The UK’s Morlais Project Could Redefine Renewable Energy’s Future

In a major step for marine energy, Inyanga Marine Energy Group has tapped Hutchinson Engineering to fabricate critical components for its HydroWing tidal devices. The deal, part of a 20 MW array at Wales’s Morlais site off Anglesey, signals a turning point for an industry long hampered by high costs and technical hurdles. If successful, the project could cement tidal power’s role in the global energy mix—and prove Wales’s claim as a renewables leader.

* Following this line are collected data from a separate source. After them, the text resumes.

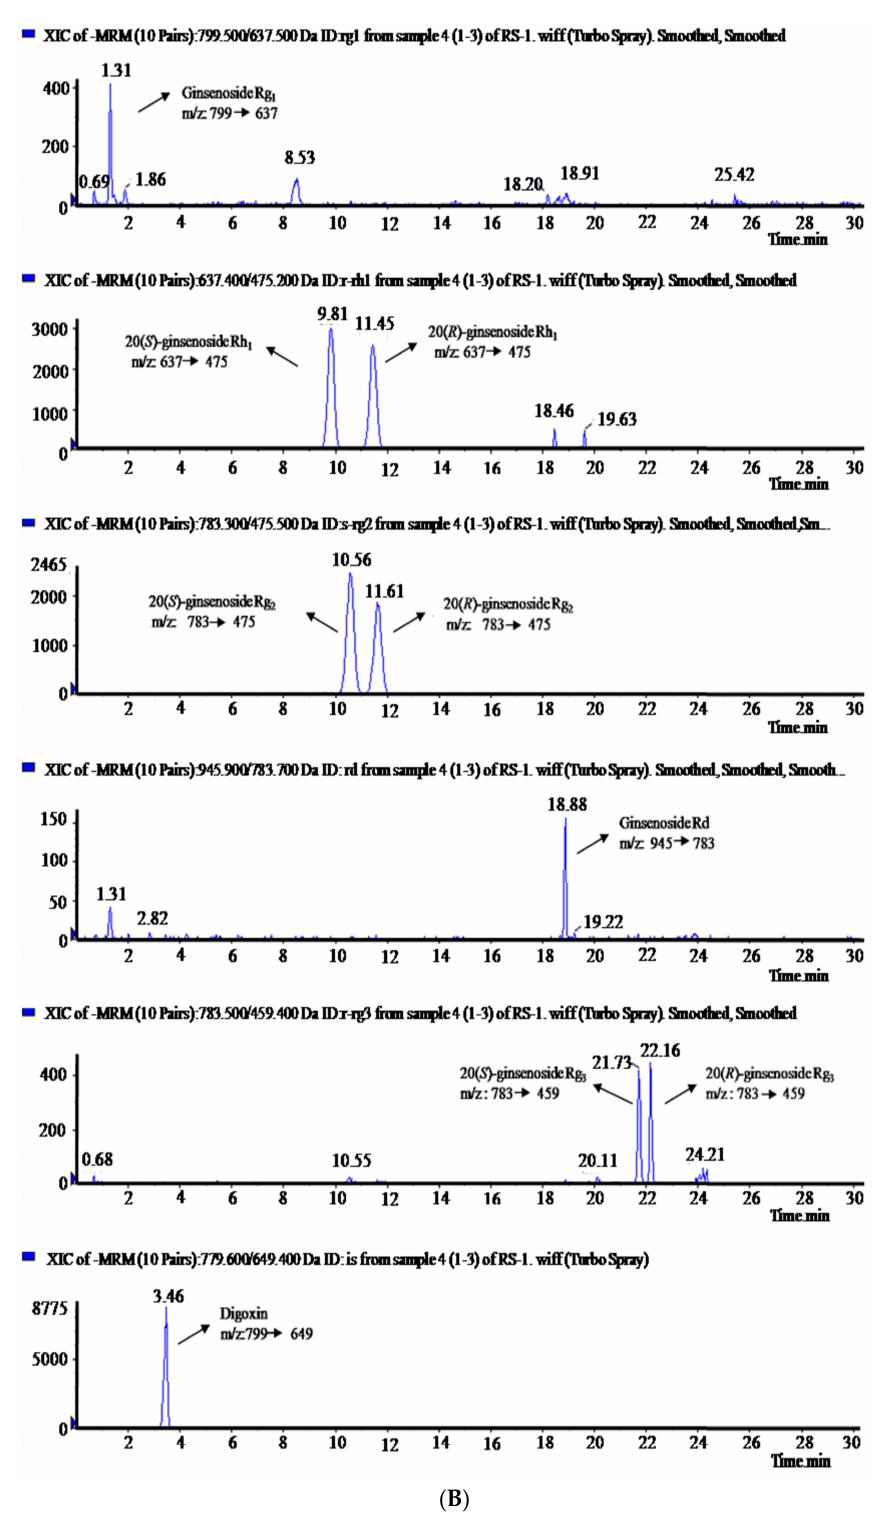
Figure 2. The extracted ionic currents: ( A ) blank plasma spiked with the eight ginsenoside standards and I.S. (digoxin); and ( B ) the plasma sample at 1 h after oral administration of 400 mg/kg GTSSL to rats spiked with I.S.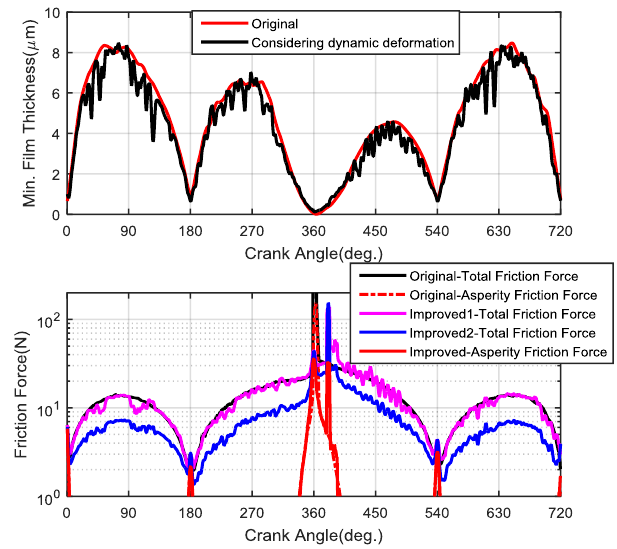
Figure 12. Comparison of H m and friction forces based on two improved models and original models.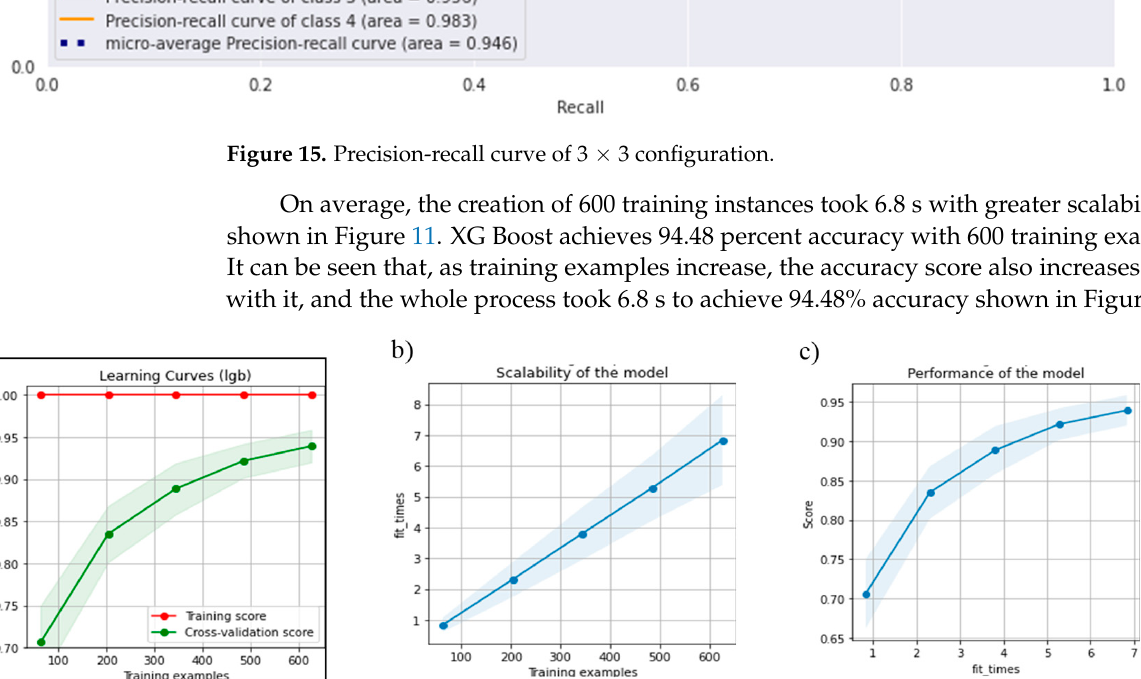
Figure 15. Precision-recall curve of 3*3 configuration.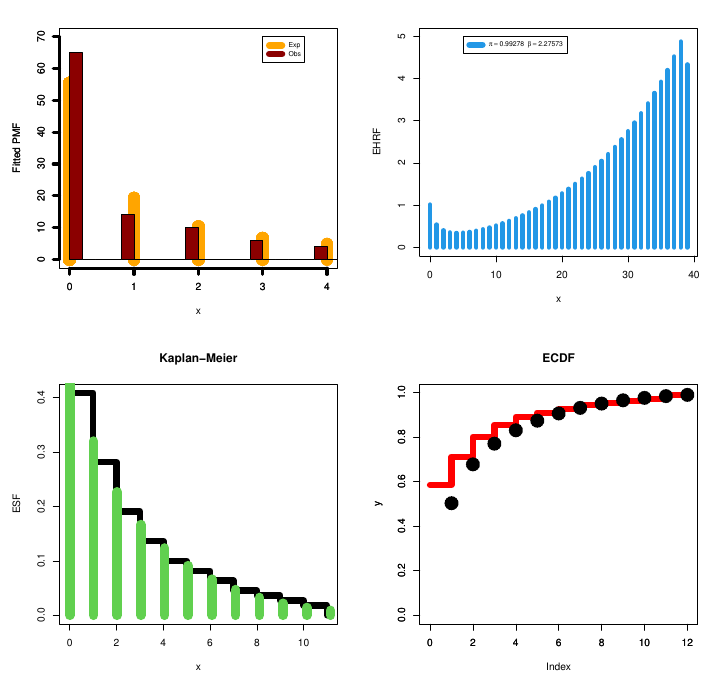
Figure 8 – The fitted PMF, EHRF, ESF and ECDF for the counts of cysts of kidneys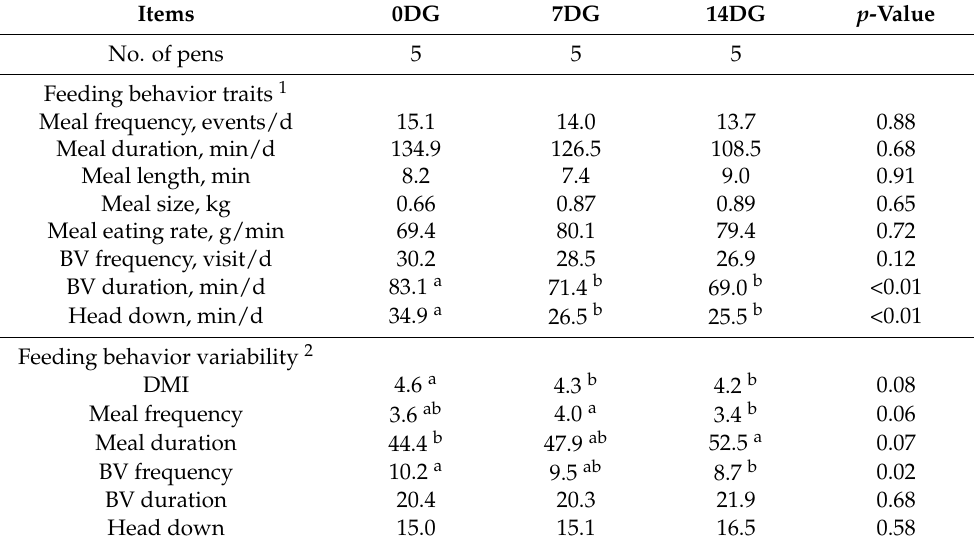
Table 3. Effect of distillers inclusion on feeding behavior traits and the variability of each feeding behavior trait.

“Morlais isn’t just a milestone for Wales—it’s the world’s largest tidal energy scheme,” says Inyanga CEO Richard Parkinson. “This is about harnessing predictable, relentless ocean forces at scale.”

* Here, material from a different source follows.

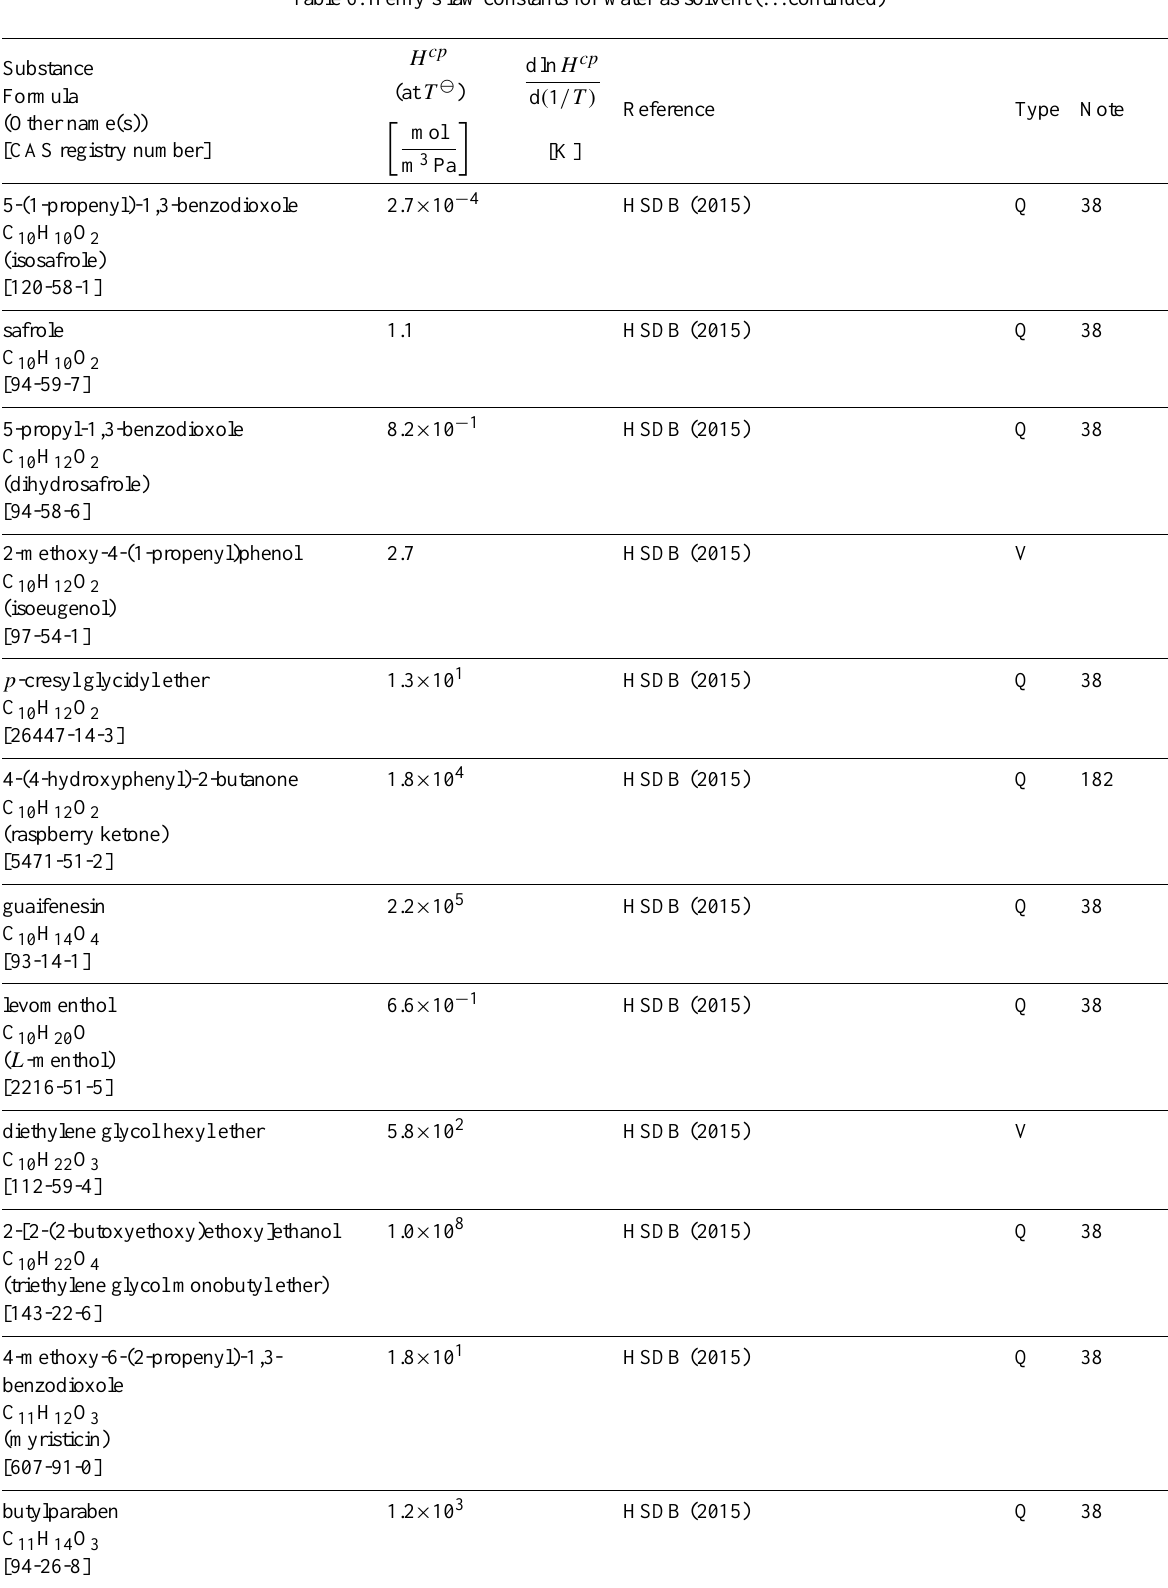
Table 6: Henry’s law constants for water as solvent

The contract mandates Hutchinson to build a 120-ton foundation frame and rear nacelle for each HydroWing unit, with specialized welding and anti-corrosion coatings to withstand 25 years of brutal subsea conditions. Each 1.2 MW device will be assembled at Hutchinson’s Cheshire facility before final quayside integration in Wales, targeting Q1 2026 for the first deployment.

Engineering the Tidal Future

HydroWing’s design is key to its promise: seabed-mounted “wings” fitted with bidirectional turbines that capture energy on both flood and ebb tides. Unlike traditional single-turbine systems, this modular approach aims to slash installation and maintenance costs—critical for scaling beyond niche projects. “We’re not just building hardware; we’re proving tidal can compete with offshore wind,” notes Hutchinson MD John Wood.

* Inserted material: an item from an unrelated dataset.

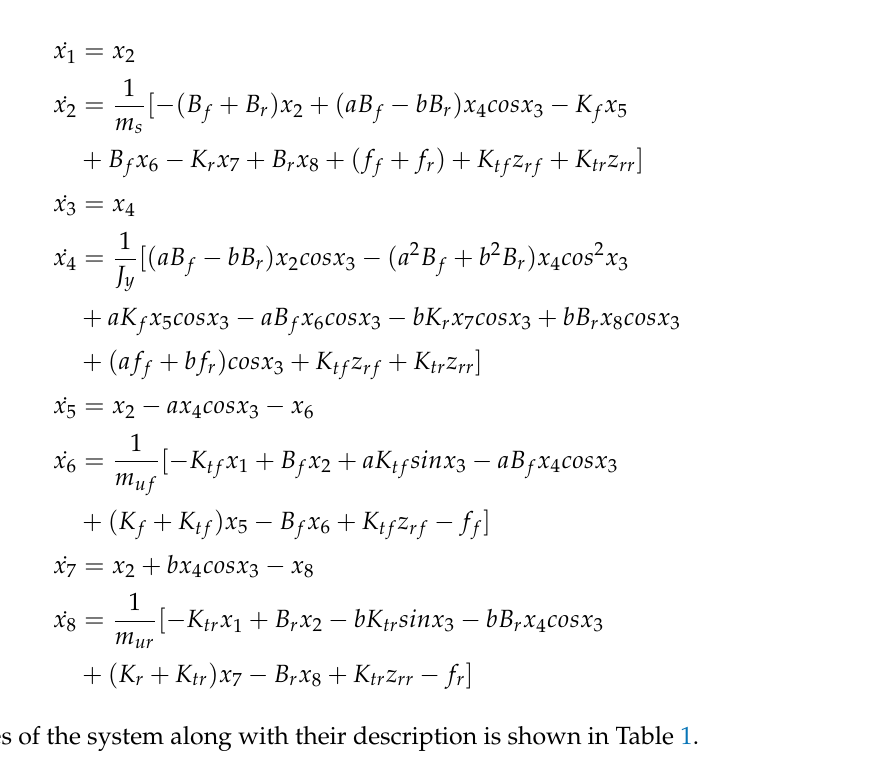
Table 1. State Variables and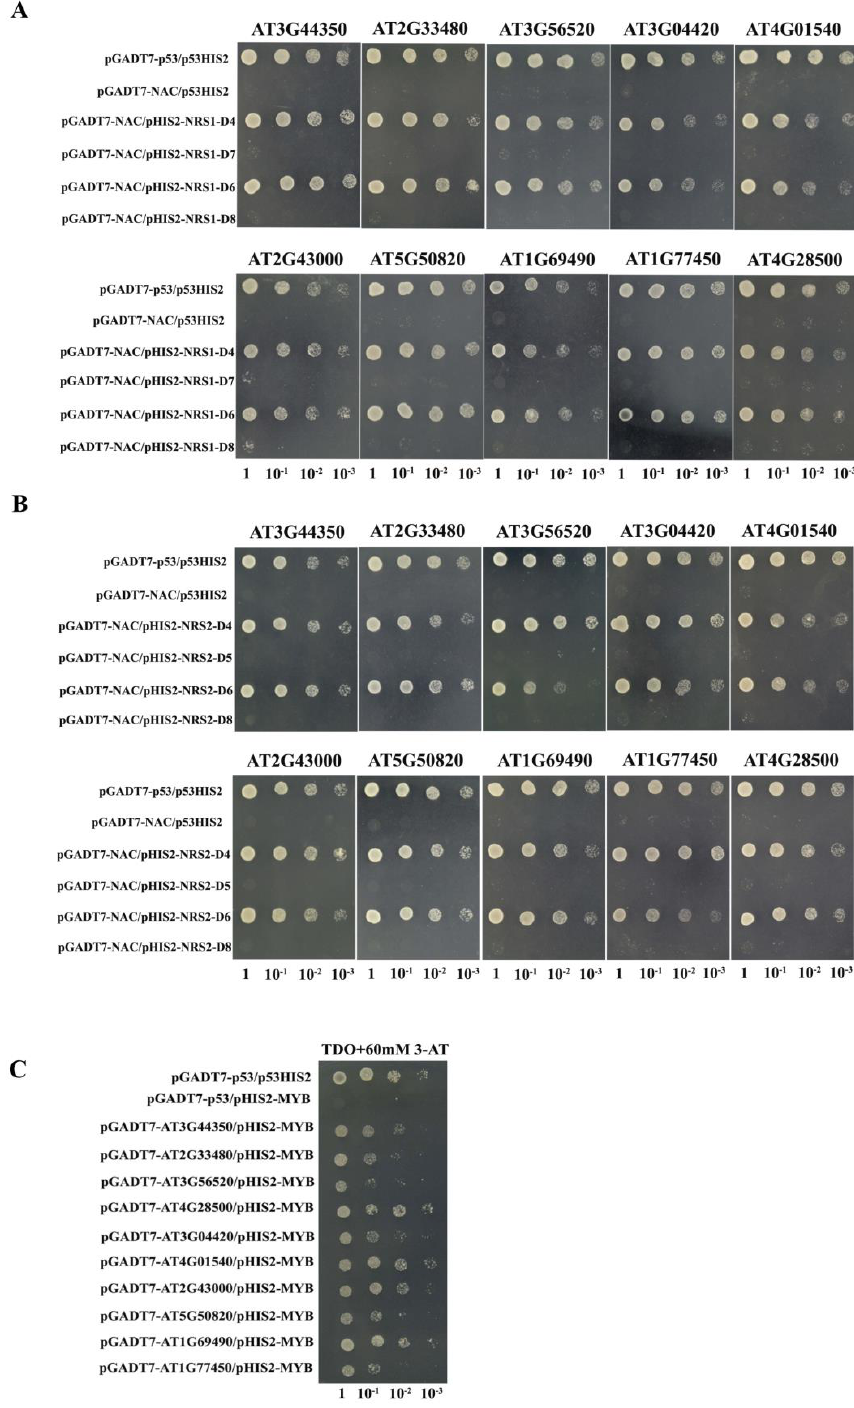
Figure 6. Bindings of NRS1, NRS2, and MybSt1 to other NACs from Arabidopsis . The bindings of ten NACs from different NAC subfamily to NRS1 ( A ), NRS2 ( B ), and MybSt1 ( C ). The ORFs of ten NACs were respectively fused with GAL4 AD in pGADT7-Rec2 as the effector constructs. pHIS2-NRS1-D4, -D7, -D6, -D8 or pHIS2-NRS2-D4, -D5, -D6, -D8: Three tandem copies of NRS1-D4, -D7, -D6, -D8, or NRS2-D4, -D5, -D6, -D8 (see Figure 1 for the sequence of these elements) were respectively cloned into the pHIS2 as the reporter constructs. Positive transformants were identified by spotting yeast cells with serial dilutions (1/1, 1/10, 1/100, 1/1000) onto medium of SD/-His/-Leu/-Trp with 60 mM 3-AT. Positive control: pGADT7-p53 interacting with p53HIS2; Negative control: pGADT7-ANAC074 interacting with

The Welsh Government’s £2 million (~€2.36 million) investment in Inyanga last May underscores the project’s strategic importance. Beyond Morlais, the company is eyeing expansions in France, Southeast Asia, and Canada, where tidal resources remain largely untapped. For now, all eyes are on Anglesey. If HydroWing delivers, the ripple effect could be global.

“Tidal energy’s predictability solves renewables’ biggest flaw: intermittency,” says Wood. “This isn’t just local infrastructure—it’s a blueprint.”

As Morlais takes shape, the real test begins. Can tidal power finally transition from experimental to economical? Wales is betting its waves—and its workforce—on the answer being yes.